*** Dataset records ***
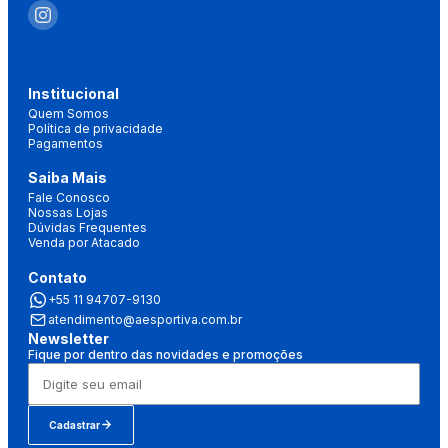
Institucional
Quem Somos
Política de privacidade
Pagamentos
Saiba Mais
Fale Conosco
Nossas Lojas
Dúvidas Frequentes
Venda por Atacado
Contato
+55 11 94707-9130
atendimento@aesportiva.com.br
Newsletter
Fique por dentro das novidades e promoções
Cadastrar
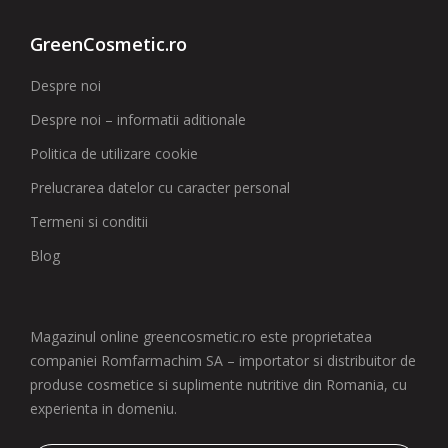
GreenCosmetic.ro
Despre noi
Despre noi – informatii aditionale
Politica de utilizare cookie
Prelucrarea datelor cu caracter personal
Termeni si conditii
Blog
Magazinul online greencosmetic.ro este proprietatea
companiei Romfarmachim SA – importator si distribuitor de
produse cosmetice si suplimente nutritive din Romania, cu
experienta in domeniu.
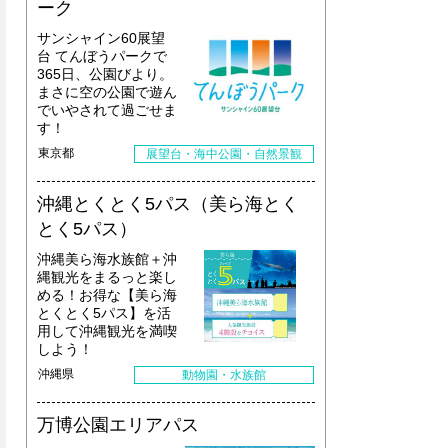
ーク
サンシャイン60展望
台 てんぼうパークで
365日、公園びより。
まさに空の公園で遊ん
でいやされて過ごせま
す！
東京都
展望台・海中公園・自然景観
沖縄とくとく5パス（美ら海とく
とく5パス）
沖縄美ら海水族館＋沖
縄観光をまるっと楽し
める！お得な【美ら海
とくとく5パス】を活
用して沖縄観光を満喫
しよう！
沖縄県
動物園・水族館
万博公園エリアパス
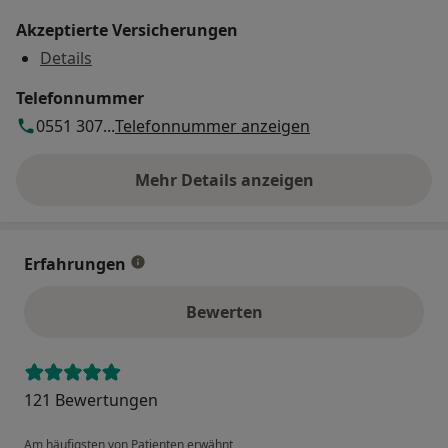
Akzeptierte Versicherungen
Details
Telefonnummer
0551 307...
Telefonnummer anzeigen
Mehr Details anzeigen
über die Adresse
Erfahrungen
Bewerten
121 Bewertungen
Am häufigsten von Patienten erwähnt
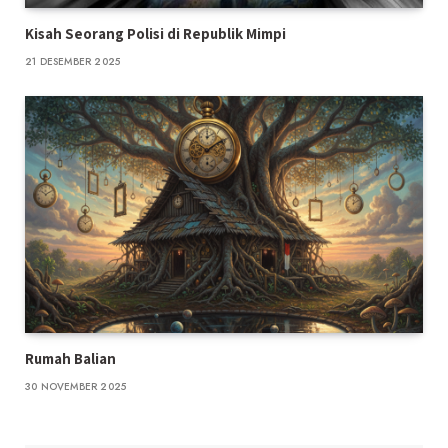
Kisah Seorang Polisi di Republik Mimpi
21 DESEMBER 2025
Rumah Balian
30 NOVEMBER 2025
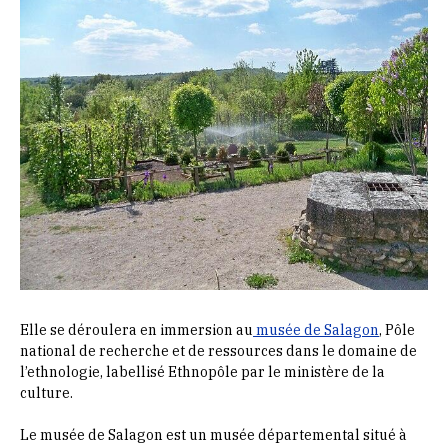
Elle se déroulera en immersion au
musée de Salagon
, Pôle
national de recherche et de ressources dans le domaine de
l’ethnologie, labellisé Ethnopôle par le ministère de la
culture.
Le musée de Salagon est un musée départemental situé à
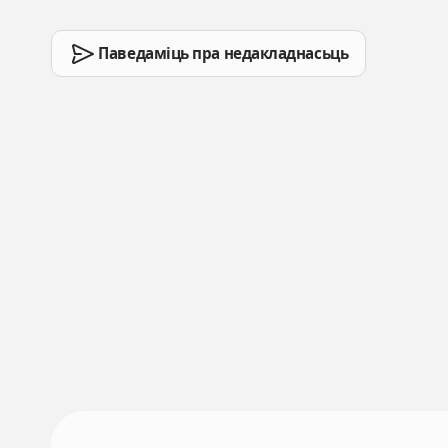
Паведаміць пра недакладнасьць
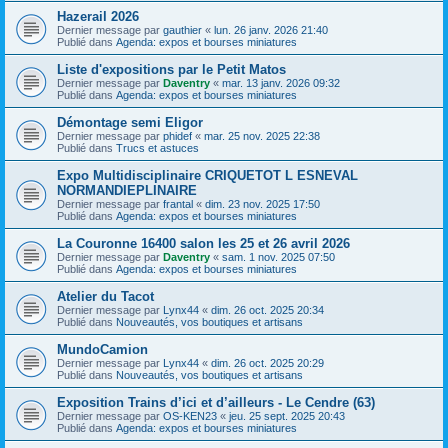
Hazerail 2026
Dernier message par
gauthier
«
lun. 26 janv. 2026 21:40
Publié dans
Agenda: expos et bourses miniatures
Liste d'expositions par le Petit Matos
Dernier message par
Daventry
«
mar. 13 janv. 2026 09:32
Publié dans
Agenda: expos et bourses miniatures
Démontage semi Eligor
Dernier message par
phidef
«
mar. 25 nov. 2025 22:38
Publié dans
Trucs et astuces
Expo Multidisciplinaire CRIQUETOT L ESNEVAL
NORMANDIEPLINAIRE
Dernier message par
frantal
«
dim. 23 nov. 2025 17:50
Publié dans
Agenda: expos et bourses miniatures
La Couronne 16400 salon les 25 et 26 avril 2026
Dernier message par
Daventry
«
sam. 1 nov. 2025 07:50
Publié dans
Agenda: expos et bourses miniatures
Atelier du Tacot
Dernier message par
Lynx44
«
dim. 26 oct. 2025 20:34
Publié dans
Nouveautés, vos boutiques et artisans
MundoCamion
Dernier message par
Lynx44
«
dim. 26 oct. 2025 20:29
Publié dans
Nouveautés, vos boutiques et artisans
Exposition Trains d’ici et d’ailleurs - Le Cendre (63)
Dernier message par
OS-KEN23
«
jeu. 25 sept. 2025 20:43
Publié dans
Agenda: expos et bourses miniatures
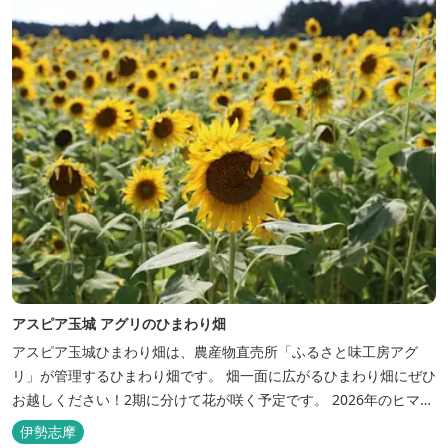
ツ...
アスピア玉城 アグリのひまわり畑
アスピア玉城ひまわり畑は、農産物直売所「ふるさと味工房アグ
リ」が管理するひまわり畑です。 畑一面に広がるひまわり畑にぜひ
お越しください！2期に分けて花が咲く予定です。 2026年のヒマワ
リの開花状況はこちら
伊勢志摩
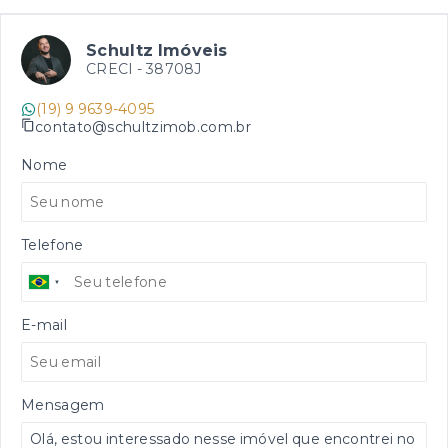
Schultz Imóveis
CRECI -
38708J
(19) 9 9639-4095
contato@schultzimob.com.br
Nome
Telefone
E-mail
Mensagem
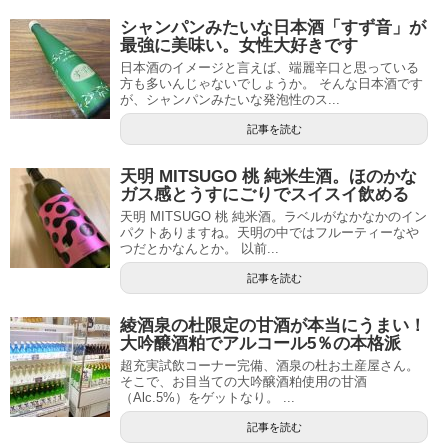
シャンパンみたいな日本酒「すず音」が
最強に美味い。女性大好きです
日本酒のイメージと言えば、端麗辛口と思っている
方も多いんじゃないでしょうか。 そんな日本酒です
が、シャンパンみたいな発泡性のス...
記事を読む
天明 MITSUGO 桃 純米生酒。ほのかな
ガス感とうすにごりでスイスイ飲める
天明 MITSUGO 桃 純米酒。ラベルがなかなかのイン
パクトありますね。天明の中ではフルーティーなや
つだとかなんとか。 以前...
記事を読む
綾酒泉の杜限定の甘酒が本当にうまい！
大吟醸酒粕でアルコール5％の本格派
超充実試飲コーナー完備、酒泉の杜お土産屋さん。
そこで、お目当ての大吟醸酒粕使用の甘酒
（Alc.5%）をゲットなり。 ...
記事を読む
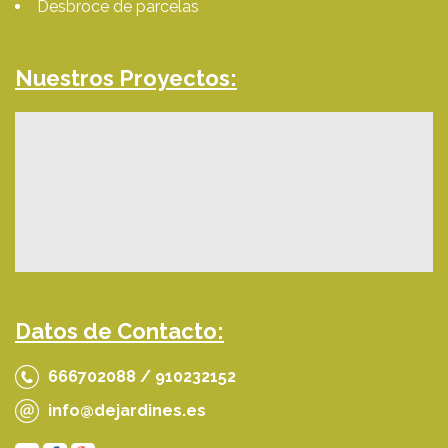
Desbroce de parcelas
Nuestros Proyectos:
Datos de Contacto:
666702088 / 910232152
info@dejardines.es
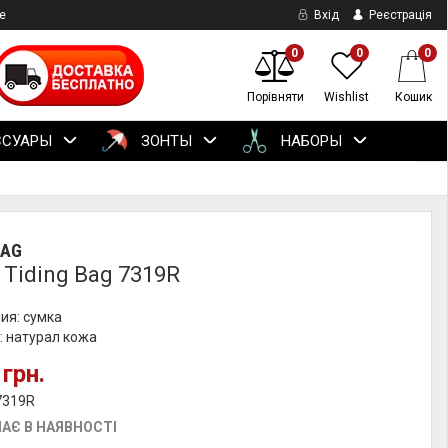
е
Вхід
Реєстрація
0
0
0
Порівняти
Wishlist
Кошик
ССУАРЫ
ЗОНТЫ
НАБОРЫ
BAG
 Tiding Bag 7319R
ия: сумка
: натурал кожа
 грн.
7319R
АЄ В НАЯВНОСТІ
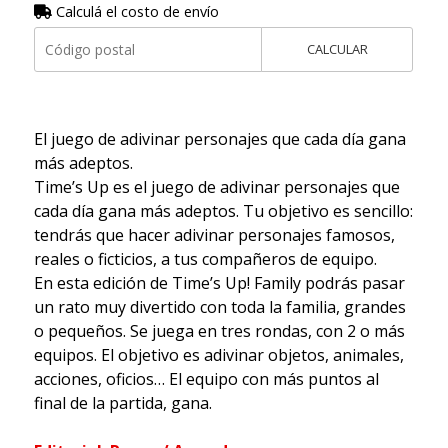
Calculá el costo de envío
CALCULAR
El juego de adivinar personajes que cada día gana
más adeptos.
Time’s Up es el juego de adivinar personajes que
cada día gana más adeptos. Tu objetivo es sencillo:
tendrás que hacer adivinar personajes famosos,
reales o ficticios, a tus compañeros de equipo.
En esta edición de Time’s Up! Family podrás pasar
un rato muy divertido con toda la familia, grandes
o pequeños. Se juega en tres rondas, con 2 o más
equipos. El objetivo es adivinar objetos, animales,
acciones, oficios… El equipo con más puntos al
final de la partida, gana.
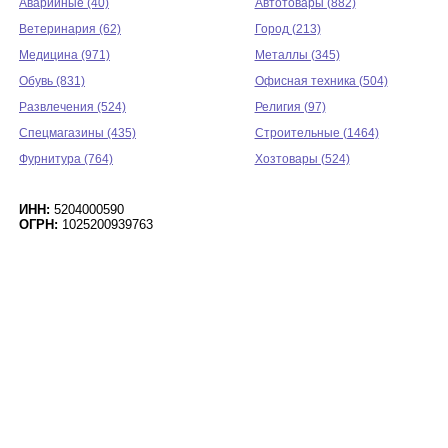
Аварийные (40)
Автотовары (882)
Ветеринария (62)
Город (213)
Медицина (971)
Металлы (345)
Обувь (831)
Офисная техника (504)
Развлечения (524)
Религия (97)
Спецмагазины (435)
Строительные (1464)
Фурнитура (764)
Хозтовары (524)
ИНН:
5204000590
ОГРН:
1025200939763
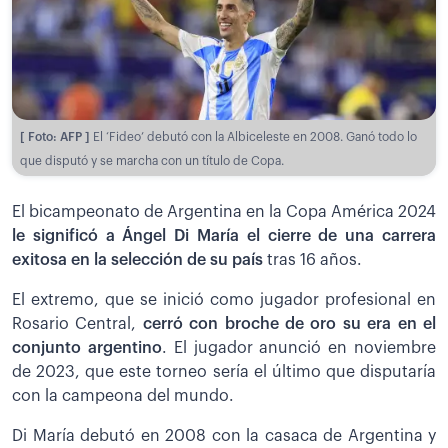
[ Foto: AFP ]
El ‘Fideo’ debutó con la Albiceleste en 2008. Ganó todo lo
que disputó y se marcha con un título de Copa.
El bicampeonato de Argentina en la Copa América 2024
le significó a Ángel Di María el cierre de una carrera
exitosa en la selección de su país
tras 16 años.
El extremo, que se inició como jugador profesional en
Rosario Central,
cerró con broche de oro su era en el
conjunto argentino
. El jugador anunció en noviembre
de 2023, que este torneo sería el último que disputaría
con la campeona del mundo.
Di María debutó en 2008 con la casaca de Argentina y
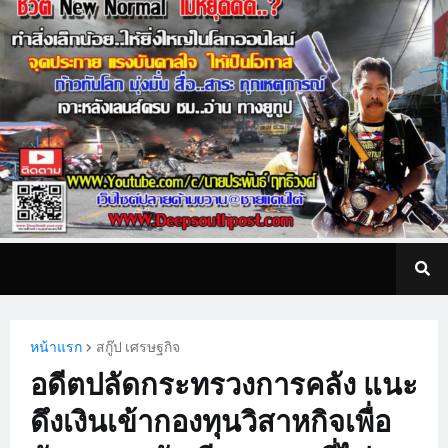
หน้าแรก
สกู๊ป เศรษฐกิจ
อดีตปลัดกระทรวงการคลัง แนะ
ดึงเงินเข้ากองทุนวิสาหกิจเพื่อ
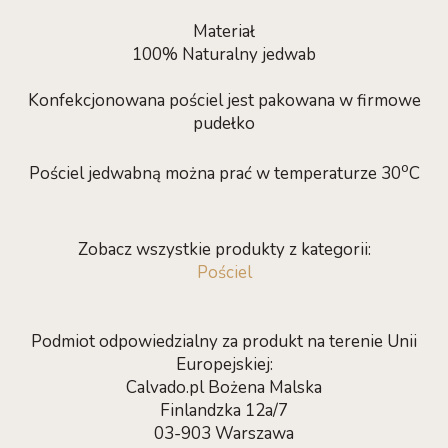
Materiał
100% Naturalny jedwab
Konfekcjonowana pościel jest pakowana w firmowe
pudełko
o
Pościel jedwabną można prać w temperaturze 30
C
Zobacz wszystkie produkty z kategorii:
Pościel
Podmiot odpowiedzialny za produkt na terenie Unii
Europejskiej:
Calvado.pl Bożena Malska
Finlandzka 12a/7
03-903 Warszawa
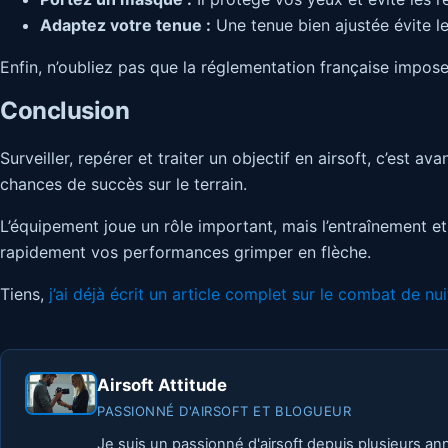
Adaptez votre tenue :
Une tenue bien ajustée évite le
Enfin, n’oubliez pas que la réglementation française impose u
Conclusion
Surveiller, repérer et traiter un objectif en airsoft, c’es
chances de succès sur le terrain.
L’équipement joue un rôle important, mais l’entraînement et
rapidement vos performances grimper en flèche.
Tiens,
j’ai déjà écrit un article complet sur le combat de nui
Airsoft Attitude
PASSIONNÉ D'AIRSOFT ET BLOGUEUR
Je suis un passionné d'airsoft depuis plusieurs an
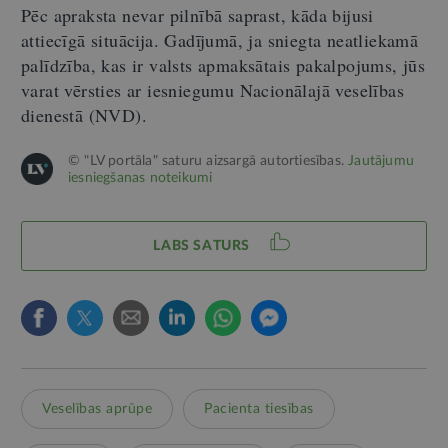
Pēc apraksta nevar pilnībā saprast, kāda bijusi
attiecīgā situācija. Gadījumā, ja sniegta neatliekamā
palīdzība, kas ir valsts apmaksātais pakalpojums, jūs
varat vērsties ar iesniegumu Nacionālajā veselības
dienestā (NVD).
© "LV portāla" saturu aizsargā autortiesības.
Jautājumu
iesniegšanas noteikumi
LABS SATURS
Veselības aprūpe
Pacienta tiesības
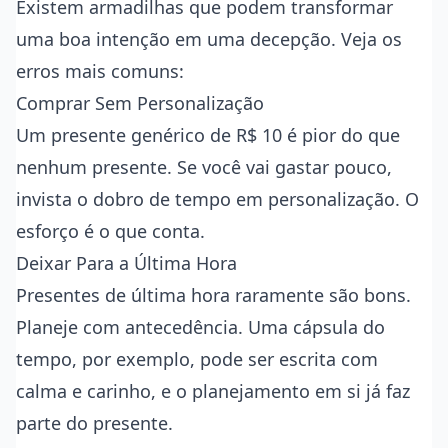
Existem armadilhas que podem transformar
uma boa intenção em uma decepção. Veja os
erros mais comuns:
Comprar Sem Personalização
Um presente genérico de R$ 10 é pior do que
nenhum presente. Se você vai gastar pouco,
invista o dobro de tempo em personalização. O
esforço é o que conta.
Deixar Para a Última Hora
Presentes de última hora raramente são bons.
Planeje com antecedência. Uma cápsula do
tempo, por exemplo, pode ser escrita com
calma e carinho, e o planejamento em si já faz
parte do presente.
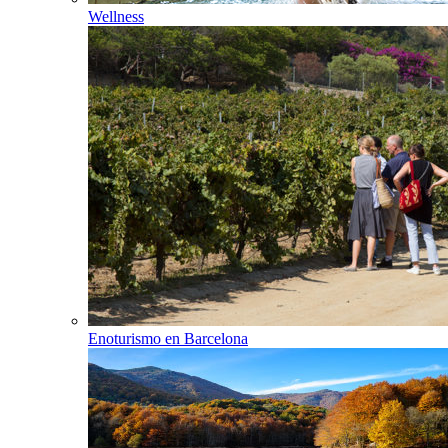
Wellness
Enoturismo en Barcelona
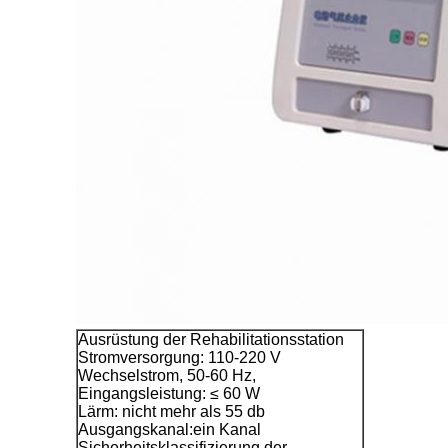
Ausrüstung der Rehabilitationsstation
Stromversorgung: 110-220 V
Wechselstrom, 50-60 Hz,
Eingangsleistung: ≤ 60 W
Lärm: nicht mehr als 55 db
Ausgangskanal:ein Kanal
Sicherheitsklassifizierung der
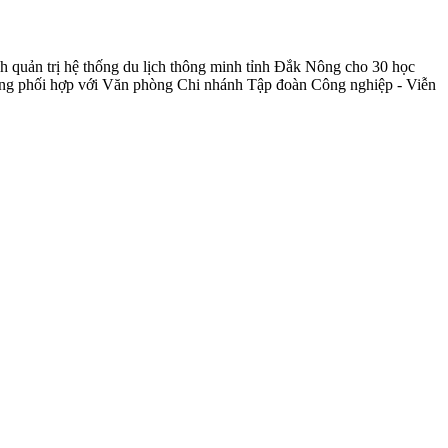
 quản trị hệ thống du lịch thông minh tỉnh Đắk Nông cho 30 học
Nông phối hợp với Văn phòng Chi nhánh Tập đoàn Công nghiệp - Viễn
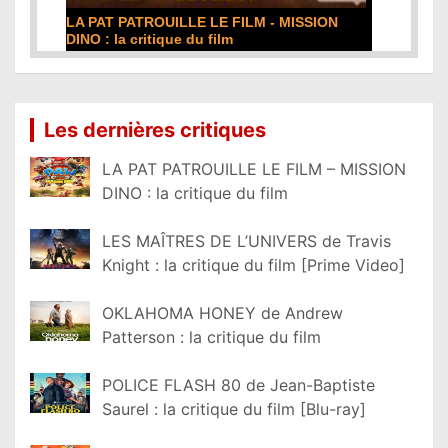
LA PAT PATROUILLE LE FILM - MISSION
DINO : la critique du film
Lire la suite...
Les dernières critiques
LA PAT PATROUILLE LE FILM – MISSION
DINO : la critique du film
LES MAÎTRES DE L’UNIVERS de Travis
Knight : la critique du film [Prime Video]
OKLAHOMA HONEY de Andrew
Patterson : la critique du film
POLICE FLASH 80 de Jean-Baptiste
Saurel : la critique du film [Blu-ray]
*** End of Dataset records ***
Each line above from the one containing "conjunto argentino" through the one containing "Ausgangskanal:ein Kanal" is to be returned verbatim. Nothing else, and no pictures.

* [Task result]:
conjunto argentino
. El jugador anunció en noviembre
de 2023, que este torneo sería el último que disputaría
con la campeona del mundo.
Di María debutó en 2008 con la casaca de Argentina y
หน้าแรก
สกู๊ป เศรษฐกิจ
อดีตปลัดกระทรวงการคลัง แนะ
ดึงเงินเข้ากองทุนวิสาหกิจเพื่อ
Materiał
100% Naturalny jedwab
Konfekcjonowana pościel jest pakowana w firmowe
pudełko
o
Pościel jedwabną można prać w temperaturze 30
C
Zobacz wszystkie produkty z kategorii:
Pościel
Podmiot odpowiedzialny za produkt na terenie Unii
Europejskiej:
Calvado.pl Bożena Malska
Finlandzka 12a/7
03-903 Warszawa
Adaptez votre tenue :
Une tenue bien ajustée évite le
Enfin, n’oubliez pas que la réglementation française impose u
Conclusion
Surveiller, repérer et traiter un objectif en airsoft, c’es
chances de succès sur le terrain.
L’équipement joue un rôle important, mais l’entraînement et
rapidement vos performances grimper en flèche.
Tiens,
j’ai déjà écrit un article complet sur le combat de nui
Airsoft Attitude
PASSIONNÉ D'AIRSOFT ET BLOGUEUR
Je suis un passionné d'airsoft depuis plusieurs an
Pēc apraksta nevar pilnībā saprast, kāda bijusi
attiecīgā situācija. Gadījumā, ja sniegta neatliekamā
palīdzība, kas ir valsts apmaksātais pakalpojums, jūs
varat vērsties ar iesniegumu Nacionālajā veselības
dienestā (NVD).
© "LV portāla" saturu aizsargā autortiesības.
Jautājumu
iesniegšanas noteikumi
LABS SATURS
Veselības aprūpe
Pacienta tiesības
Existem armadilhas que podem transformar
uma boa intenção em uma decepção. Veja os
erros mais comuns:
Comprar Sem Personalização
Um presente genérico de R$ 10 é pior do que
nenhum presente. Se você vai gastar pouco,
invista o dobro de tempo em personalização. O
esforço é o que conta.
Deixar Para a Última Hora
Presentes de última hora raramente são bons.
Planeje com antecedência. Uma cápsula do
tempo, por exemplo, pode ser escrita com
calma e carinho, e o planejamento em si já faz
parte do presente.
Wellness
Enoturismo en Barcelona
Ausrüstung der Rehabilitationsstation
Stromversorgung: 110-220 V
Wechselstrom, 50-60 Hz,
Eingangsleistung: ≤ 60 W
Lärm: nicht mehr als 55 db
Ausgangskanal:ein Kanal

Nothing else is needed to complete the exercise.